[Selected extract Boundary: Start]

Thirty years ago, it was the goal of every sarariman in Japan to rise up the corporate ladder. As he did, Japanese car makers marketed executive sedans of various degrees of status to cater to every level of corporate rank, from Datsun Bluebird, Datsun Laurel and Nissan Cedric all the way to Nissan President.
Power to the people and the used car market
But Japan's powerful middle class knows its trend setting purchasing power. As trend setters, they have become the victims of the trends they set. Whenever a newish configuration appears - personal coupe, MINI, micro van, station wagons, boat puller - whole towns rush to order the trendy model as the just-passe model gets marked down. Thus most hot-at-moment categories, when they fade, never get a second chance. With tough State mandated Vehicle Inspection schemes by the third year, the passe models end up cheap in used car lots for export to other countries.

[Selected extract Boundary: End]
[Information provided Boundary: Start]

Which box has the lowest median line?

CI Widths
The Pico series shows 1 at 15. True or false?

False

[Information provided Boundary: End]
[Information provided Boundary: Start]

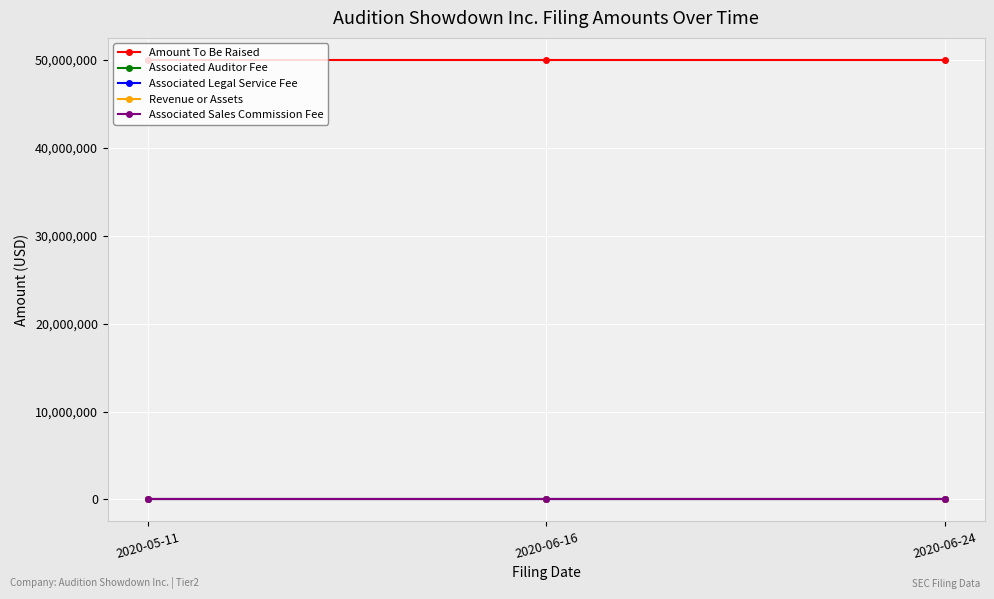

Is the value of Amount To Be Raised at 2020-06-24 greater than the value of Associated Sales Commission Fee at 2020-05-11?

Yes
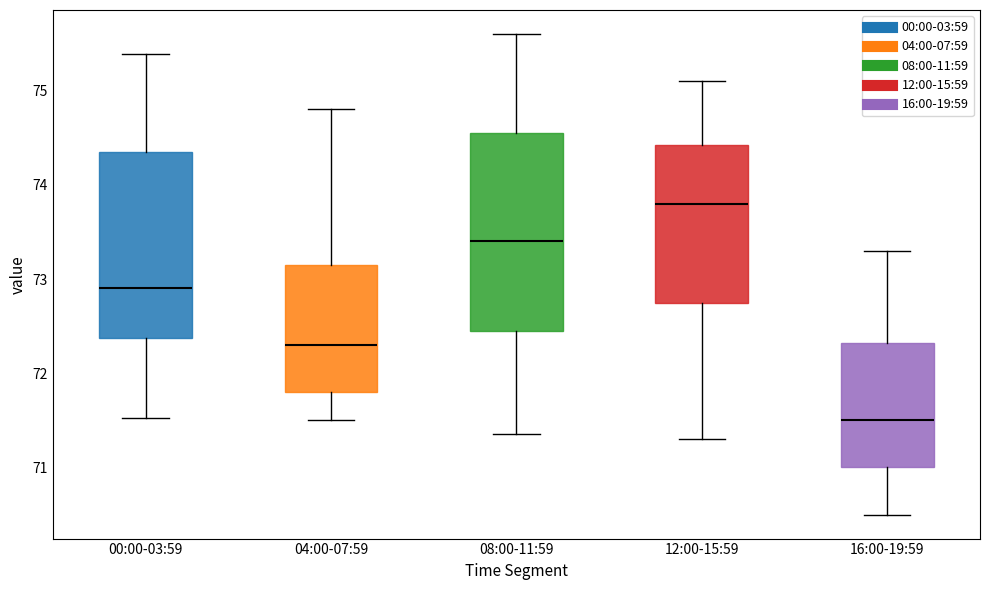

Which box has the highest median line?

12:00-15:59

[Information provided Boundary: End]
[Information provided Boundary: Start]

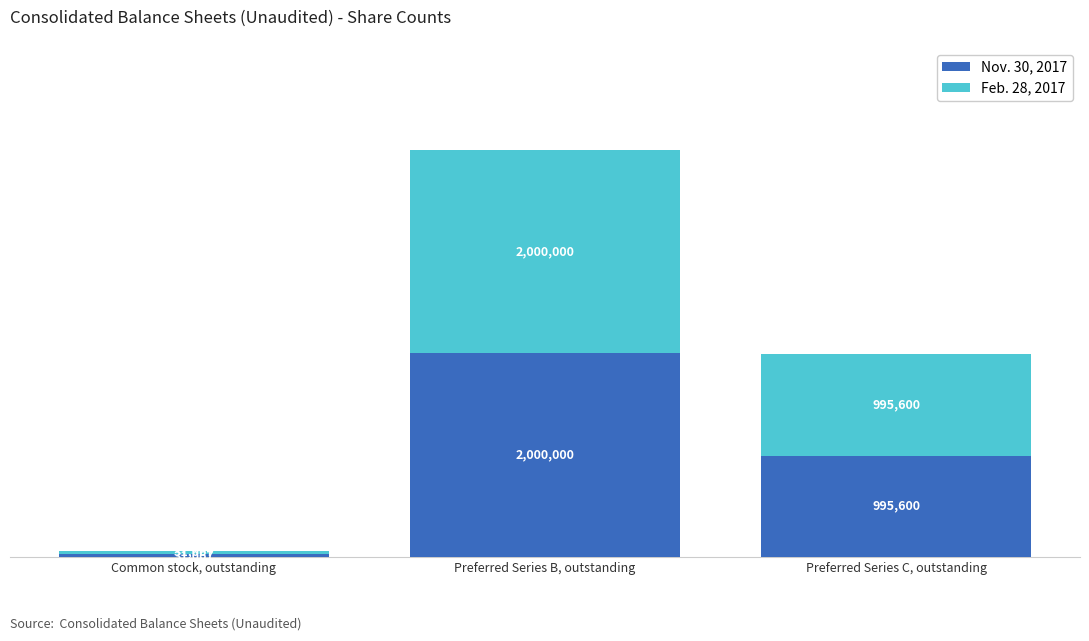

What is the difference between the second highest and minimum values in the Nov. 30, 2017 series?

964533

[Information provided Boundary: End]

# Instruction A:
In the rows, substitute "middle line" for "median line" in everything from the line containing "Which box has the lowest median line?" down to the line containing "The Pico series shows 1 at 15. True or false?", and return only those lines with nothing else changed.
# Instruction B:
Carry on with the piece on Japan's car buyers from where it stops.
The text about the Japanese car market has nothing to do with the rows.

# Task answer A:
Which box has the lowest middle line?

CI Widths
The Pico series shows 1 at 15. True or false?

# Task answer B:
Recently, during Japan's 20 years of stagnation, there's been a change in Japan's demographic. Japan's twenty somethings - freeters, a class of youth that live with their parents but have large disposable incomes - are the least car crazy generation and have no cradle-to-grave employment. Cellphones, broadband everywhere and Shinkansen trips mean they don't need to drive Japan's boring 100km/h expressway speed limit to get out of Japan's grey cities. Japanese car makers are trying to appeal to them with more gimmicks, gizmos, gadgets and eye popping daring shapes. Toyota Prexy Akio Toyoda, when announcing the FT-86 as recently as one and half years ago, emphasized this drift of the youth as a signal to Japan's car makers to make cars exciting again. Meantime, the fifty something generation, still attached to the car as status symbol, looks for something less attention grabbing that doesn't look like a country bumpkin's 4WD. Witness a rebirth of the executive sedan?
More than one way
Just when global sales of the executive sedan market is being pummeled by compact and mid-size cars, car makers keep shouting louder for the "unique" strengths of their entries - smoother, more powerful, more spacious, sportier, quieter, more prestigious - exec saloons are fragmenting into 2 segments. But then, are they distinguished enough to counter the slide in executive car demand, even if the segment is showing some revival in Japan?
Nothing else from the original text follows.